The action aroused great sympathy among the Negro toilers of Harlem. Indeed, the picketing worried the company officials; for they quickly got in touch with the Police Department and secured a decision that no more than two pickets would be allowed to be on duty at the same time.

The L.S.N.R. decided to broaden and strengthen the fight. A mass demonstration of white and Negro workers was called in front of the 132 Street office. The trade unions were informed. All the working class organizations in the city were asked to support tills struggle against Jim crowism.

Here was a good fight. The unions of the Trade Union Unity Council agreed to support it. Then came the demonstration. Only a few hundred appeared on the scene of action. And out of these only a few were white workers.

Unions Not Mobilized

Not one of the New York Unions had mobilized their forces for this important struggle, notwithstanding the fact that it was a struggle for one of the basic demands of the Trade Union Unity League, “for the employment of Negro workers on the basis of equality with the white workers on all jobs and at equal wages.”

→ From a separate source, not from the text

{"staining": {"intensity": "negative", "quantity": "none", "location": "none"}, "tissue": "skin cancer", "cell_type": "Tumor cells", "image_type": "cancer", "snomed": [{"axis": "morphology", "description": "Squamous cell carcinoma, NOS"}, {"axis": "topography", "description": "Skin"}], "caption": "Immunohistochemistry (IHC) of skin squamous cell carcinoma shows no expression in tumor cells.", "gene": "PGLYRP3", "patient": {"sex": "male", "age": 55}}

The unions agreed to support the fight, but did nothing about it. This bus company situation is certainly a serious matter. If the Communists in the unions were carrying out the decisions of the Eighth Convention of the Party, masses of workers in the unions would have been rallied to picket the bus terminals.

“The revolutionary unions must set the example before the whole of the Negro masses in the struggle for the economic interests of the Negro Workers,” says the resolution on trade union work adopted at the Eighth Convention of the Party.

But in the bus company fight the revolutionary unions surely set a bad example.

The situation must be remedied at once. If the unions back the L.S.N.R. in the fight or jobs far Negroes on the buses the demand can be won.

Unions Must Lead Fight

There must be an end to this underestimation of the Negro demands in the revolutionary unions.

Every Communist must see to it that the Fifth Avenue Coach Company fight is given the utmost support in his union. The Unions must lead the fight.

Picket every bus terminal in the city!

Demand:

1. NO DISCRIMINATION. HIRE NEGRO DRIVERS AND CONDUCTORS.

2. The right at workers to organize in any union of their choice.

3. The immediate reinstatement at the 28 workers fired for union activity.

4. No more speed up and terror.

5. No suspension without a fair hearing before a committee of workers.

6. Six-day week and six-hour day.

7. Increase in pay for all workers.

The Daily Worker began in 1924 and was published in New York City by the Communist Party US and its predecessor organizations. Among the most long-lasting and important left publications in US history, it had a circulation of 35,000 at its peak. The Daily Worker came from The Ohio Socialist, published by the Left Wing-dominated Socialist Party of Ohio in Cleveland from 1917 to November 1919, when it became became The Toiler, paper of the Communist Labor Party. In December 1921 the above-ground Workers Party of America merged the Toiler with the paper Workers Council to found The Worker, which became The Daily Worker beginning January 13, 1924. National and City (New York and environs) editions exist.